Please cite! If you use O-GlyThr for research, please cite the following paper: O-GlyThr. If you have any comments, corrections or questions please contact us. All datasets used in this study can be downloaded from here.

The overview diagram of O-linked glycosylation

For O-linked glycosylation, the initiation event is the transfer of N-Acetylgalactosamine (N-GalNAc) to the hydroxyl of Serine (S) or Threonine (T) residues, followed by elongation and branching of glycan chains via adding glycosyl one by one. Occurring in cytoplasm, nucleus, secretory and membrane-binding proteins, O-glycosylation can reversibly compete with certain phosphorylation modifications and rapidly orchestrate protein activity due to its prompt and invertible addition and removal. Additionally, the sugar donor of O-glycosylation, i.e., Uridine Diphosphate-N-acetyl-glucosamine (UDP-GlcNAc), is the end-products of hexosamine biosynthesis pathway which integrates carbohydrate, amino acid, nucleotide and fatty acid metabolism. O-glycosylation, consequently, can function as a metabolic modulator and make transient regulation of protein function, localization and stability in response to fluctuations in nutrient intake.

The framework diagram of O-GlyThr

We spotlighted on the identification of O-linked threonine glycosites in human proteome.
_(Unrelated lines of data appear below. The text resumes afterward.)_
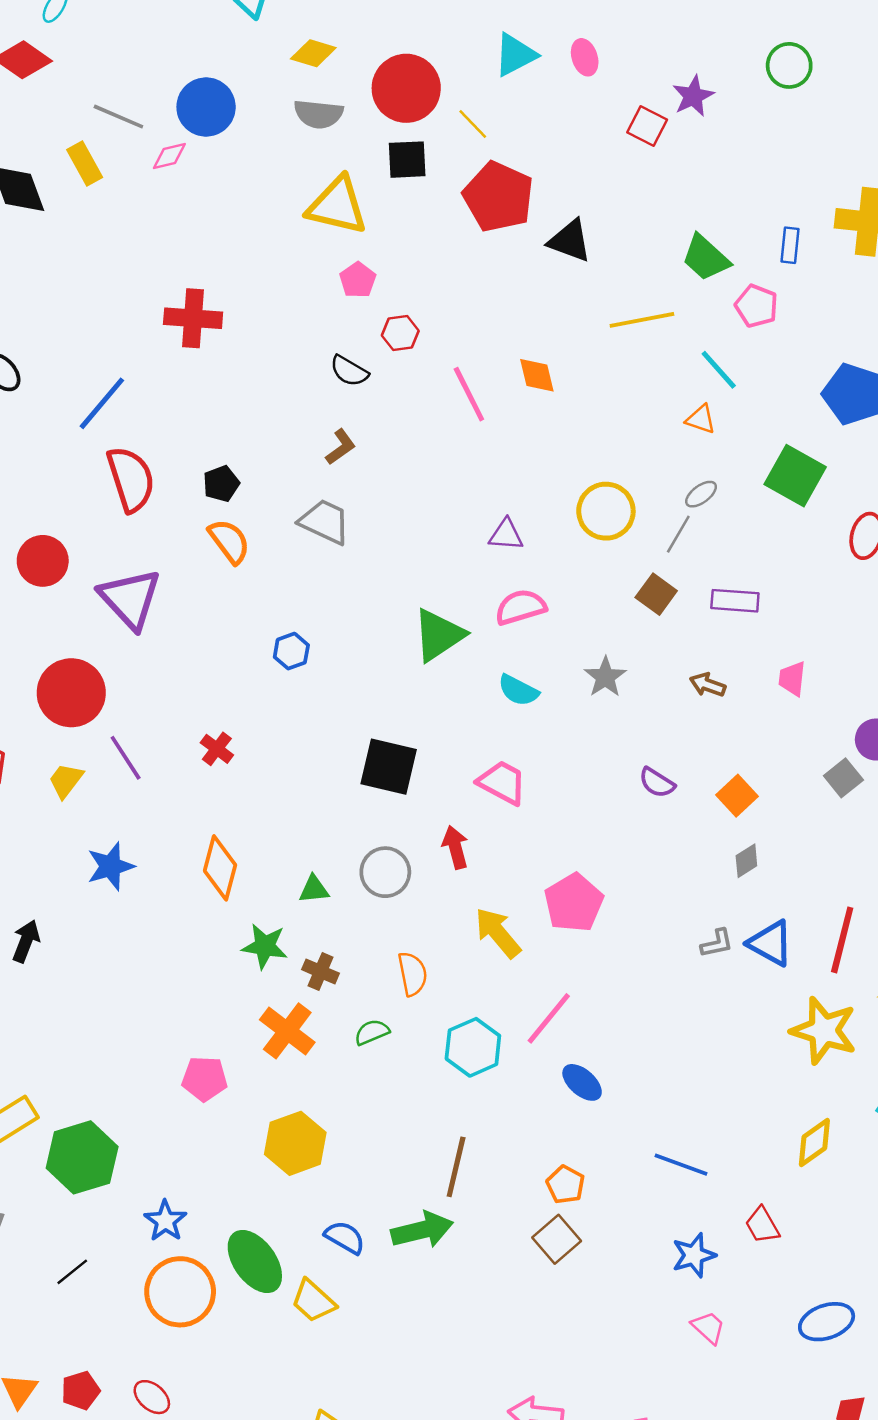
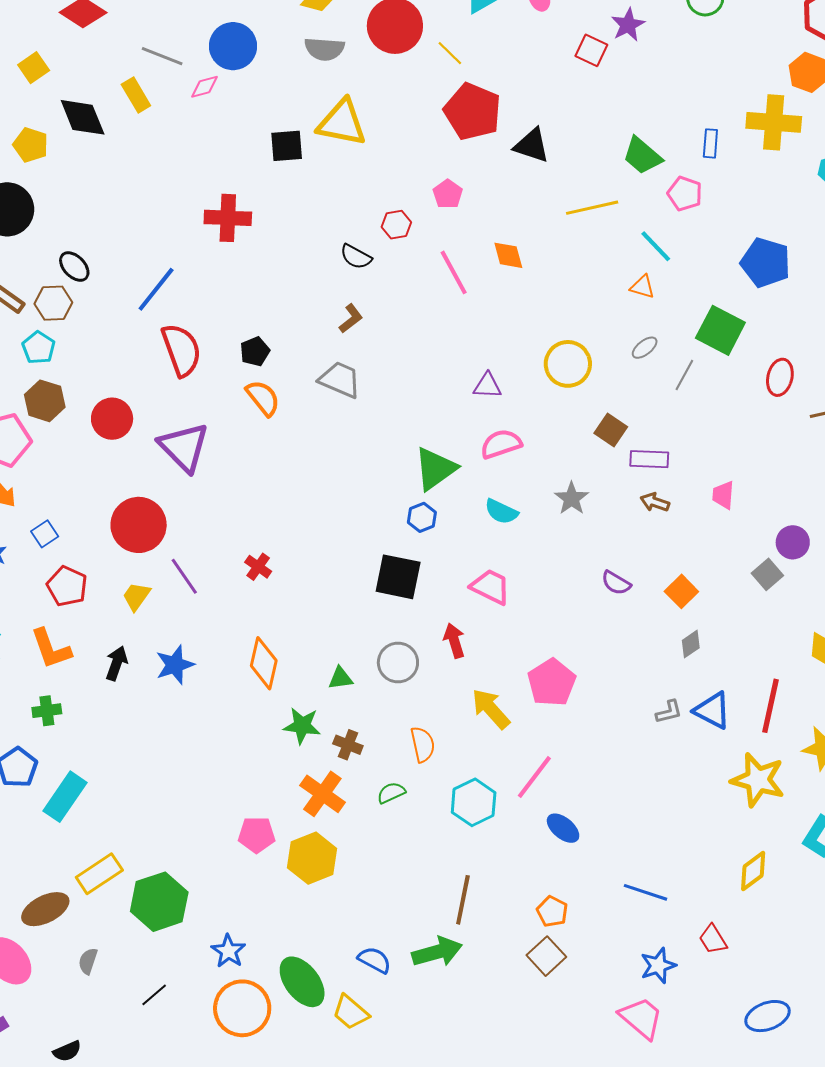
black square: (407, 160) -> (287, 146), moved
pink pentagon: (358, 280) -> (448, 194), moved
gray line: (678, 534) -> (684, 375), moved
purple rectangle: (735, 601) -> (649, 459), moved
blue hexagon: (291, 651) -> (422, 517), moved
black arrow: (26, 941) -> (117, 663), moved
yellow hexagon: (295, 1143) -> (312, 858), moved
pink trapezoid: (708, 1327) -> (641, 1018), moved, size x1.6

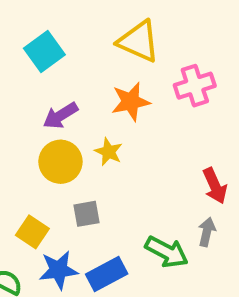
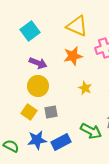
purple arrow: (60, 116) -> (38, 63), turned -126
yellow star: (109, 152) -> (85, 88), moved
yellow square: (32, 232) -> (29, 112), moved

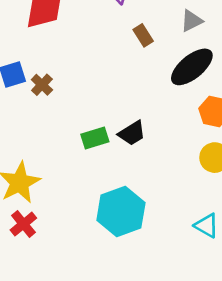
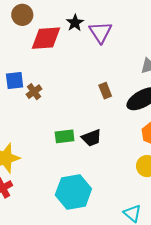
brown rectangle: (143, 35) -> (105, 91), moved

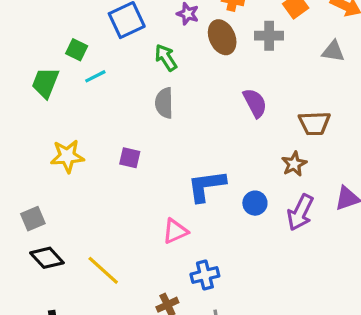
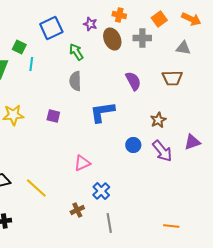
cyan line: (95, 76) -> (31, 64), turned -56
brown trapezoid: (314, 123) -> (172, 78), moved
blue L-shape: (206, 186) -> (102, 112), moved
purple arrow: (300, 212) -> (162, 151), turned -65
blue cross: (205, 275) -> (101, 191), turned -30

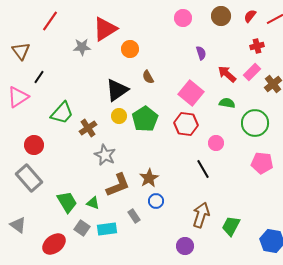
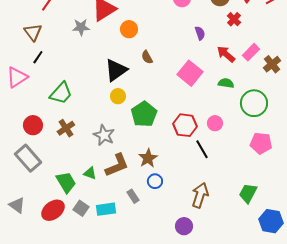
red cross: (257, 46) -> (234, 19), moved, turned -32
brown triangle: (21, 51) -> (33, 32), moved
green pentagon: (145, 119) -> (144, 114), moved
red hexagon: (186, 124) -> (185, 125), moved
brown cross: (88, 128) -> (66, 128), moved
green triangle: (93, 203) -> (90, 173), moved
green trapezoid: (231, 226) -> (248, 193), moved
red ellipse: (54, 244) -> (53, 210), moved

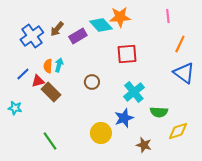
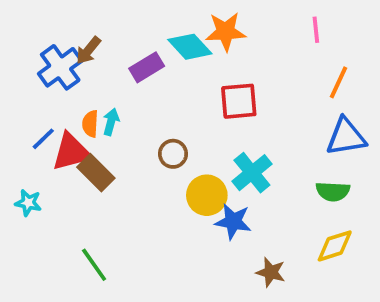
brown arrow: (57, 29) -> (88, 50), moved
blue triangle: (184, 73) -> (346, 137), turned -45
red triangle: (38, 81) -> (71, 152), size x1.6
green semicircle: (159, 112) -> (333, 191), moved
blue star: (124, 118) -> (233, 222), turned 30
yellow circle: (101, 133) -> (207, 195), moved

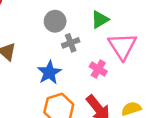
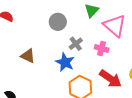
gray cross: (71, 43) -> (76, 44), moved

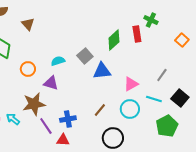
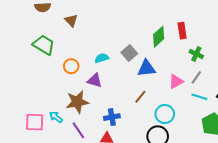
green cross: (151, 20) -> (196, 54), moved
gray line: (162, 75) -> (196, 77), moved
cyan circle: (130, 109) -> (165, 114), moved
brown line: (100, 110) -> (140, 97), moved
purple line: (46, 126) -> (78, 130), moved

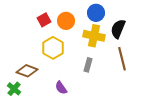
Initially, a strict and objective benchmark dataset was constructed for training and testing our proposed model. Seven groups of features were applied to depict peptide sequences in multiple views. F-score strategy combined with incremental feature selection (IFS) was performed to optimize the feature subsets. The random forest (RF) algorithm was employed to build a classifier for identifying potential O-glycosites. The 5-fold cross-validation (CV) test was used to determine the optimal model. And an independent dataset was applied to evaluate the model’s performance. Promising prediction accuracy demonstrated that the proposed model has relatively high capability for recognizing O-linked threonine glycosites in human.
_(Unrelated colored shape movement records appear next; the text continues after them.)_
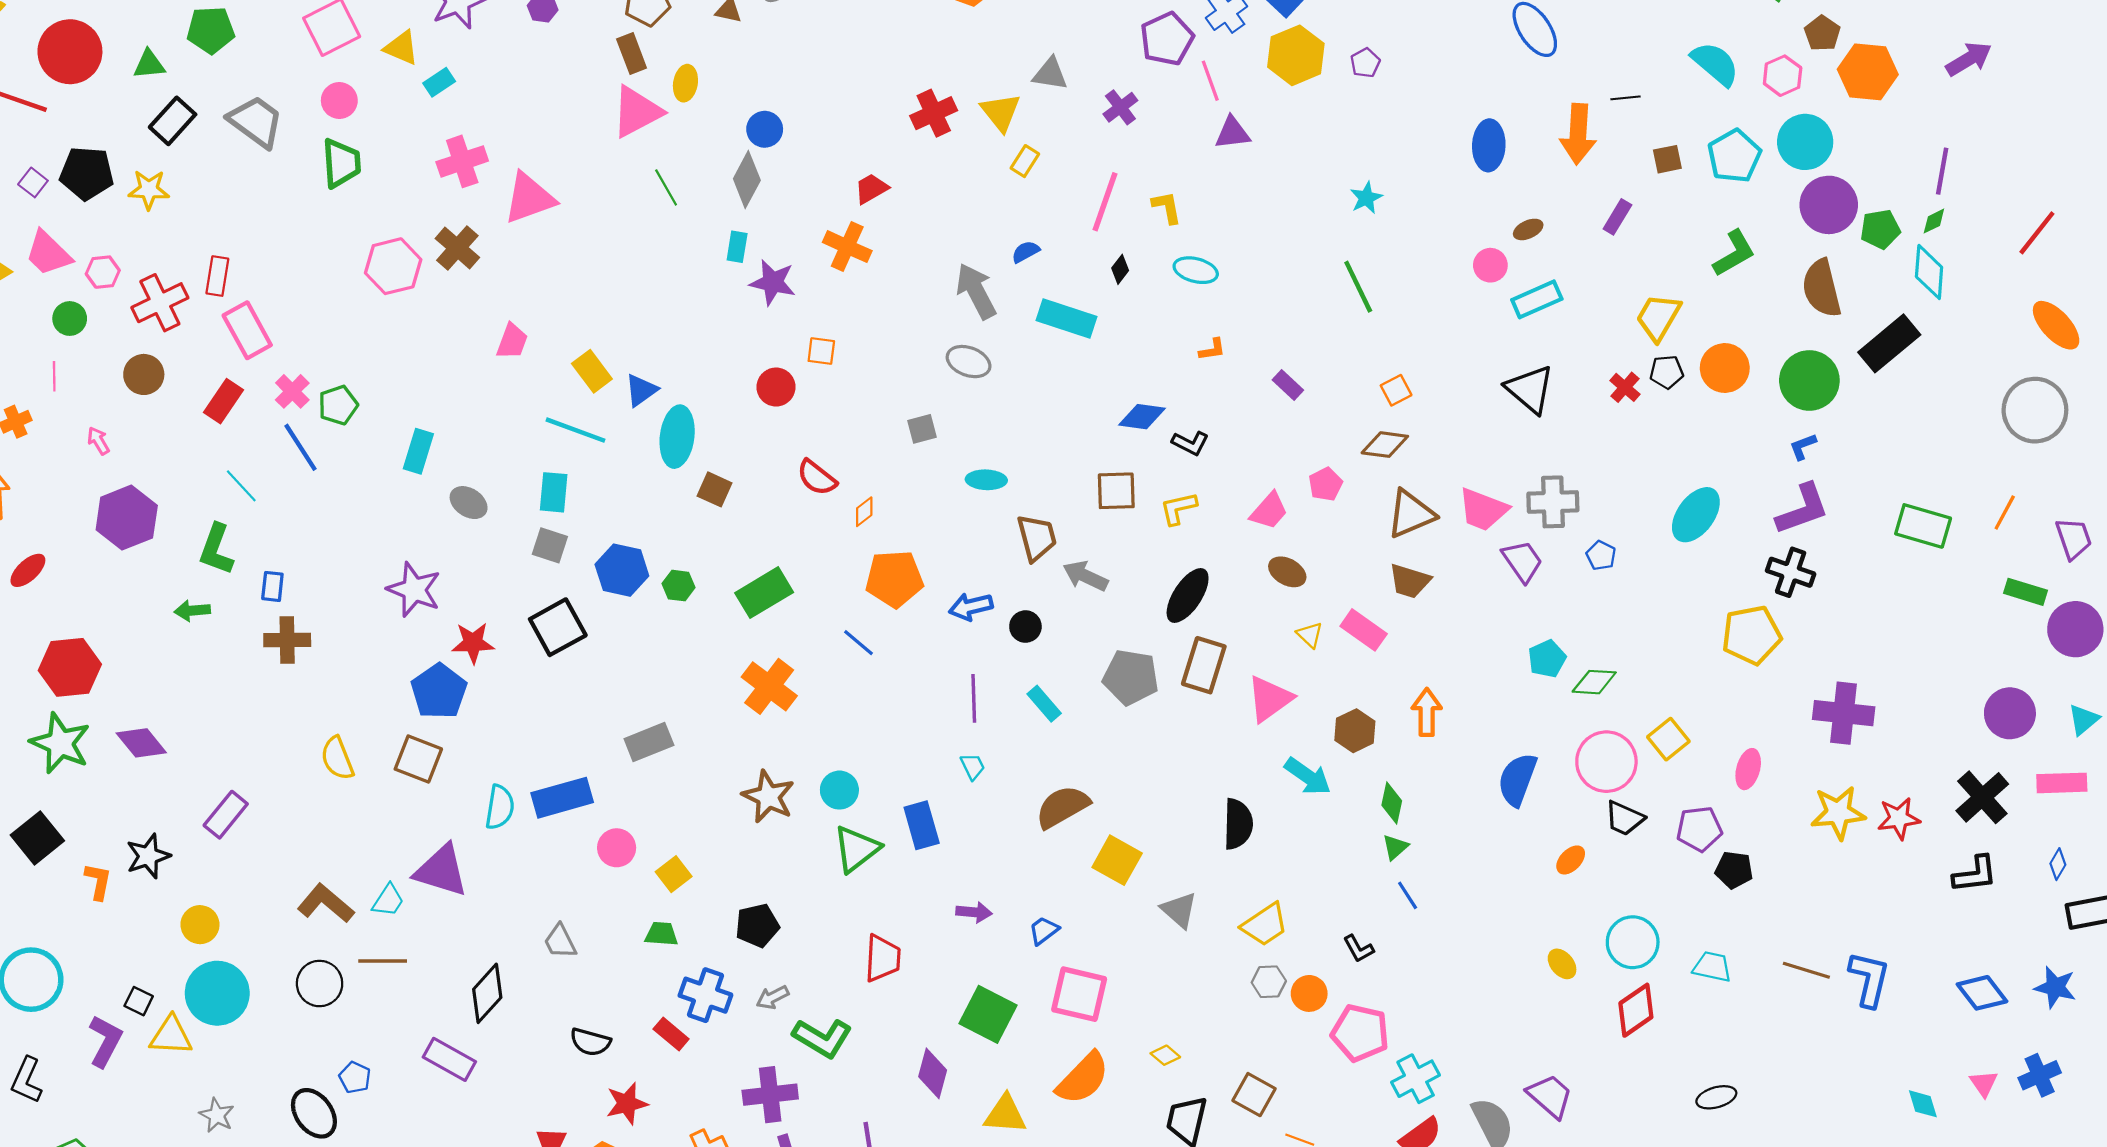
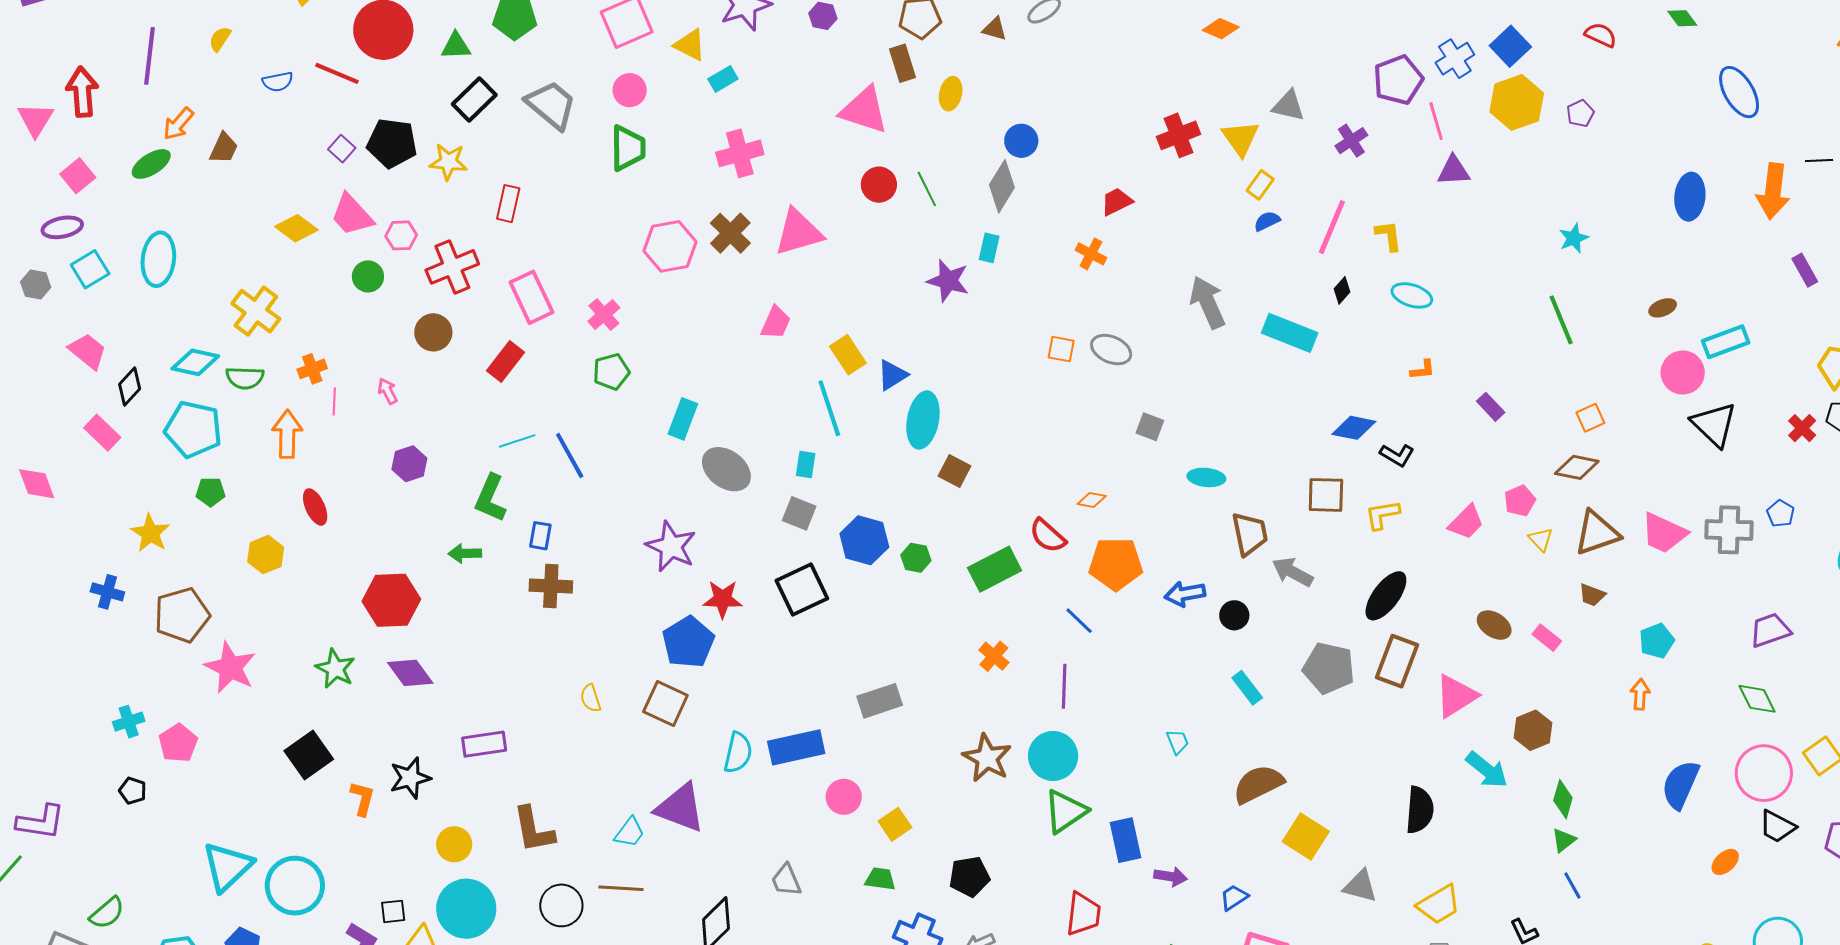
pink triangle: (637, 112) -> (864, 110), moved, turned 42
pink triangle: (529, 198) -> (798, 232), moved
purple rectangle: (1617, 217) -> (1805, 270), turned -64
brown ellipse: (1528, 229) -> (1663, 308), moved
orange cross: (847, 247) -> (1091, 254), size x0.7
blue semicircle: (1026, 252) -> (1267, 221), moved
pink circle: (1490, 265) -> (1683, 373), moved, size x1.4
red rectangle: (217, 276) -> (508, 204), moved
purple star: (773, 282) -> (948, 281), moved
gray ellipse: (969, 362) -> (1111, 350), moved
pink line: (54, 376) -> (334, 402), moved
red circle: (776, 387) -> (879, 185), moved
pink cross: (292, 391) -> (604, 314), moved
gray square: (922, 429) -> (1150, 427), turned 32
cyan line: (575, 430) -> (829, 408), turned 48
blue line: (301, 447) -> (570, 456), moved
red semicircle: (817, 478) -> (1048, 536), moved
cyan line: (241, 486) -> (517, 441), turned -69
cyan rectangle: (554, 492) -> (806, 465), size x0.7
gray ellipse: (469, 503) -> (726, 469), size x1.4
orange diamond: (864, 512) -> (1092, 500), turned 44
purple hexagon: (127, 518) -> (409, 464), size x0.6
blue pentagon: (1601, 556) -> (1781, 513), moved
purple trapezoid: (1522, 561) -> (1770, 630), moved, turned -78
red ellipse: (28, 570) -> (315, 507), turned -75
brown ellipse: (1287, 572) -> (1494, 625), moved
brown trapezoid: (1410, 581) -> (1592, 595), size x0.7
pink rectangle: (1364, 630) -> (1547, 638), size x0.7
yellow triangle: (1310, 635) -> (1541, 539), moved
cyan pentagon: (1547, 659) -> (1657, 641), moved
red hexagon: (70, 667) -> (391, 600), moved
green diamond: (1594, 682) -> (1757, 699), turned 57
orange cross: (769, 686) -> (994, 656), size x0.6
purple line: (974, 698) -> (1064, 686), moved
orange arrow: (1427, 712) -> (1640, 694), moved, size x0.7
green star: (60, 743) -> (335, 669), size x0.7
yellow semicircle: (337, 758) -> (591, 698), size x0.7
cyan circle: (839, 790) -> (1053, 756), size x1.4
purple rectangle: (226, 815) -> (484, 744), turned 39
blue rectangle: (922, 825) -> (1126, 840), moved
brown L-shape: (326, 903) -> (534, 830), moved, turned -144
gray triangle: (1179, 910) -> (1360, 886), turned -30
black square: (139, 1001) -> (393, 911), turned -36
Interpretation of the optimized features

We applied F-score for ranking the features and performed IFS strategy with the four classifiers for screening the optimal feature subset. It was found that the RF model performed best when feature number increased to 199. T-SNE tool was applied to visualize the sample distribution in the feature space before and after feature optimization. Compared to the distribution chaos of positive and negative samples in the all-feature space, the positive samples were clustered clearly and significantly separated from the negative ones in the optimal-feature space even a few mixtures were still observed. Both Fscore and SHAP tools demonstrated that the top 20 features were from CTD, CFS and CKSAAP group of feature descriptors, indicating that the physicochemical properties of residues and short--range interaction between two residues contribute most to the training model.

Prediction performances of models

We rigorously evaluated the performance of four classifiers with the optimal feature subset based on 5-fold CV test on the training data as well as blind test on the independent data. The overall performance of the RF model surpassed the other three machine learning models both on the training data (ACC=0.8572, AUC=0.9308) and independent testing data (ACC=0.8475, AUC=0.9323).
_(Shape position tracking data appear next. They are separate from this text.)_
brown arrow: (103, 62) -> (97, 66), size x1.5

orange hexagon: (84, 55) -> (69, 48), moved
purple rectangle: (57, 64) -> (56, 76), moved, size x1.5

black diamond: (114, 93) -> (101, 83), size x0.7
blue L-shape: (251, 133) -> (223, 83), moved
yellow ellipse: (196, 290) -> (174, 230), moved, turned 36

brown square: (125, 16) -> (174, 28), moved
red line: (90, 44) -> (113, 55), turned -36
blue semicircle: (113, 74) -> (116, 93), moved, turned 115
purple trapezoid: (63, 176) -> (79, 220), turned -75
Comparison with the existing available methods

We used an independent testing dataset, completely independent of the training data of the four predictors, to compare the prediction performances of O-GlyThr with other existing available online predictors. O-GlyThr outperformed any of the other three tools, demonstrating its superiority for the identification of O-linked threonine glycosites. GlycoEP could recognize relatively larger number of true O-glycosites (Sn=0.6550). But meanwhile, it also obtained the highest false positive rate (Sp=0.4150). The performances of GlycoMine were similarly unsatisfactory. NetOGlyc-4.0 could well balance the prediction rate of false positive and true positive, generating a ACC of 0.8200, but still 2.5% lower than our model.